Early good impressions of my new Dyson vacuum cleaner

My home is too dusty, and that’s partly because vacuuming with an uncordless (cordful?) vacuum cleaner is not fun. So, I don’t do it nearly enough. There is a big push on to get us all to buy cordless vacuum cleaners, and I told my friend that I wanted one too, and could she help? She did. Upshot, a new but very mildly obsolete Dyson V6, which was much admired by all who intennet-reviewed it, at a considerably reduced price, refurbished and guaranteed by Dyson itself. It arrived this afternoon, thanks to a nearby post office.

I’ve already done a bit of cleaning with it, and although it is rather noisy, it is clearly going to get more used than the old vacuum cleaner with its electric wire all over the place everywhere and its tediously long pipe connecting the bit that does the dusting to the clunky old mothership but still not nearly long enough to avoid having the lug the damn machine around when I am vacuuming.

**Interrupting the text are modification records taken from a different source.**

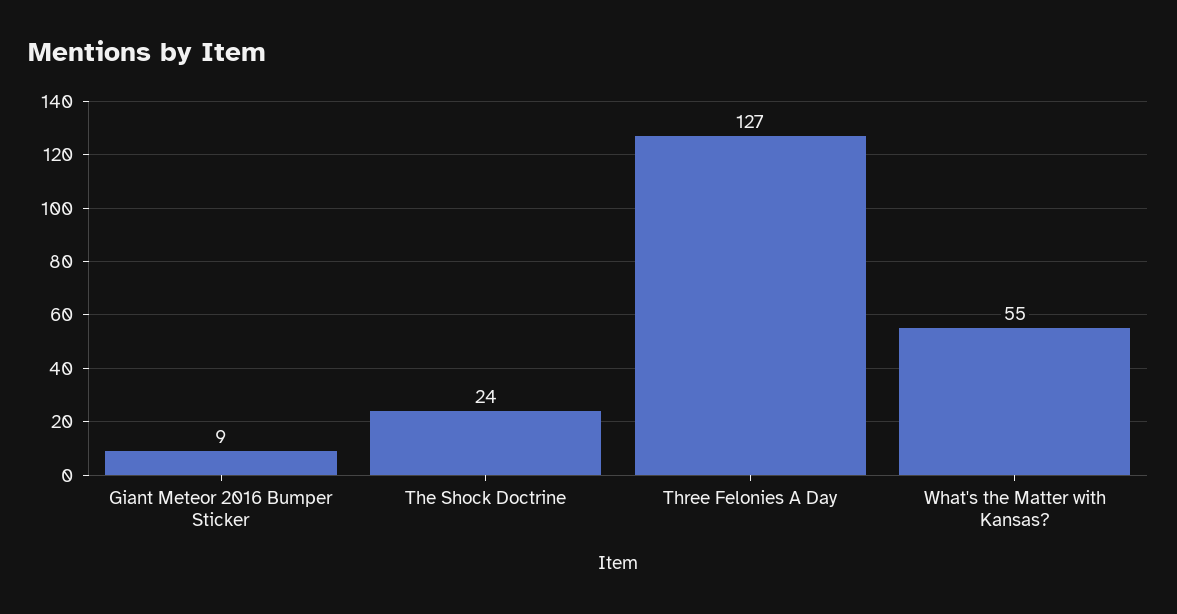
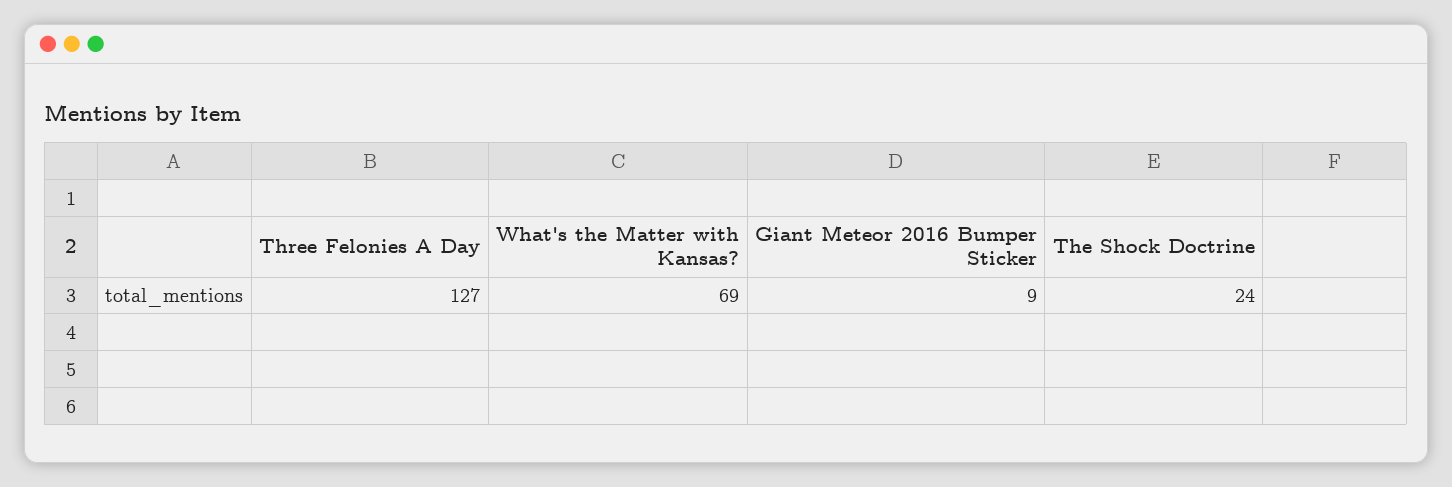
  {
    "Giant Meteor 2016 Bumper Sticker": 9,
    "The Shock Doctrine": 24,
    "Three Felonies A Day": 127,
-   "What's the Matter with Kansas?": 55
+   "What's the Matter with Kansas?": 69
  }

But the thing that really impressed me was this:

That’s the adapter, for recharging this new gizmo. That’s the plug and the wire that makes this new wireless vacuum cleaner actually wireless, when you’re actually vacuuming with it. And it is highly likely that this adapter/recharger will remain completely recognisable as the recharger for my vacuum cleaner. It even has “Dyson” written on it.

Most such contrivances look like these ones:

That’s a photo I also took today of the drawer were I keep some of my many no-longer-used adapters. (I have others.) I fear to chuck out any of these because who knows when I might turn out to need one of them? These things can be hellishly expensive to replace, because the internet can detect your desperation and it prices accordingly, and anyway, when you want to find the right sort of adapter you want to get your hands on it now. But, once any of these get separated from the original object of their attentions, it becomes pure guesswork which one is the right one. Or rather, it becomes a skill that I personally don’t have. I have friends who could probably help me with this nonsense, but it’s still nonsense.

But this Dyson adapter will continue to identify itself as the adapter for my Dyson vacuum cleaner. It’s a weird not-quite-black colour, the exact same weird not-quite-black-black colour as its gizmo. It is a very individual shape, unlike all the other regular-black adapters in the above drawer. Best of all, it says Dyson on it.

I’m impressed. This suggests to me what already feels like it’s true for the gizmo as a whole, which is that this Dyson V6 has been very well designed, with every aspect of its design having been thought about carefully.